Given that, it is surprising that the fixed effects (FE) estimator has emerged as the default estimator to use when trying to identify a causal relationship with longitudinal data. Even Yair Mundlak, who developed the FE estimator to control for management bias when estimating agricultural production functions, recognized that stuff is only time-invariant when looking at short periods when he wrote, in his original 1961 then-Journal of Farm Economics, now-American Journal of Agricultural Economics article, that (emphasis added)

[i]nstead of beginning by conceptualizing what we mean by management we shall assume that whatever management is, it does not change considerably over time; and for short periods, say a few years, it can be assumed to remain constant.

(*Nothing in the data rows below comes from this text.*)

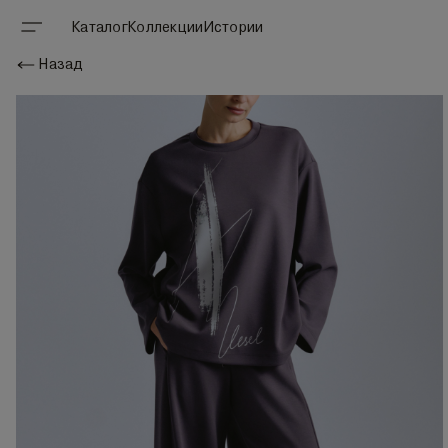
Каталог
Коллекции
Истории
Назад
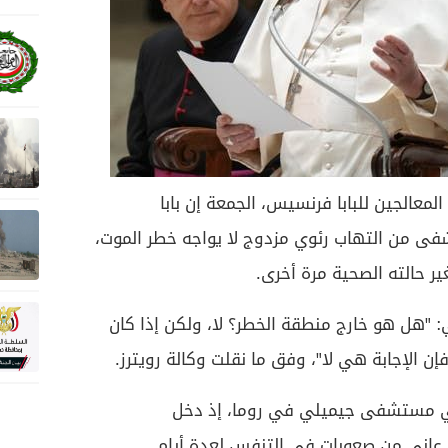
المعالجين للبابا فرنسيس، الجمعة إن بابا
فى من التهاب رئوي مزدوج لا يواجه خطر الموت،
ير حالته الصحية مرة أخرى.
"هل هو خارج منطقة الخطر؟ لا، ولكن إذا كان
 الإجابة هي لا"، وفق ما نقلت وكالة رويترز.
في مستشفى جيميلي في روما، إذ دخل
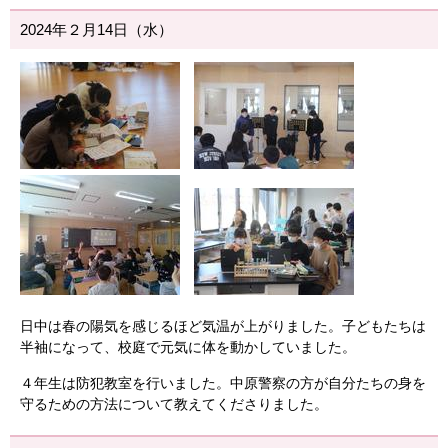
2024年２月14日（水）
日中は春の陽気を感じるほど気温が上がりました。子どもたちは
半袖になって、校庭で元気に体を動かしていました。
４年生は防犯教室を行いました。中原警察の方が自分たちの身を
守るための方法について教えてくださりました。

In our paper, we show analytically that adding more rounds of data will almost always make things better from an identification perspective when using the FE estimator, and we discuss a number of alternatives to the FE estimator. We then show, on the basis of simulations and by replicating earlier work, that the FE estimator rarely does a better job than the alternatives we discuss. Strikingly, even a plain-vanilla first-difference estimator (which is only equivalent to FE when T = 2) often does a much better job than FE when it comes to reducing bias in a majority of circumstances.

Here is the abstract:

Across many disciplines, the fixed effects estimator of linear panel data models is the default method to estimate causal effects with nonexperimental data that are not confounded by time-invariant, unit-specific heterogeneity. One feature of the fixed effects estimator, however, is often overlooked in practice: With data over time $t \in {1,…,T}$ for each unit of observation $i \in {1,…,N}$, the amount of unobserved heterogeneity the researcher can remove with unit fixed effects is weakly decreasing in $T$. Put differently, the set of attributes that are time-invariant is not invariant to the length of the panel. We consider several alternatives to the fixed effects estimator with $T>2$ when relevant unit-specific heterogeneity is not time-invariant, including existing estimators such as the first-difference, twice first-differenced, and interactive fixed effects estimators. We also introduce several novel algorithms based on rolling estimators. In the situations considered here, there is little to be gained and much to lose by using the fixed effects estimator. We recommend reporting the results from multiple linear panel data estimators in applied research.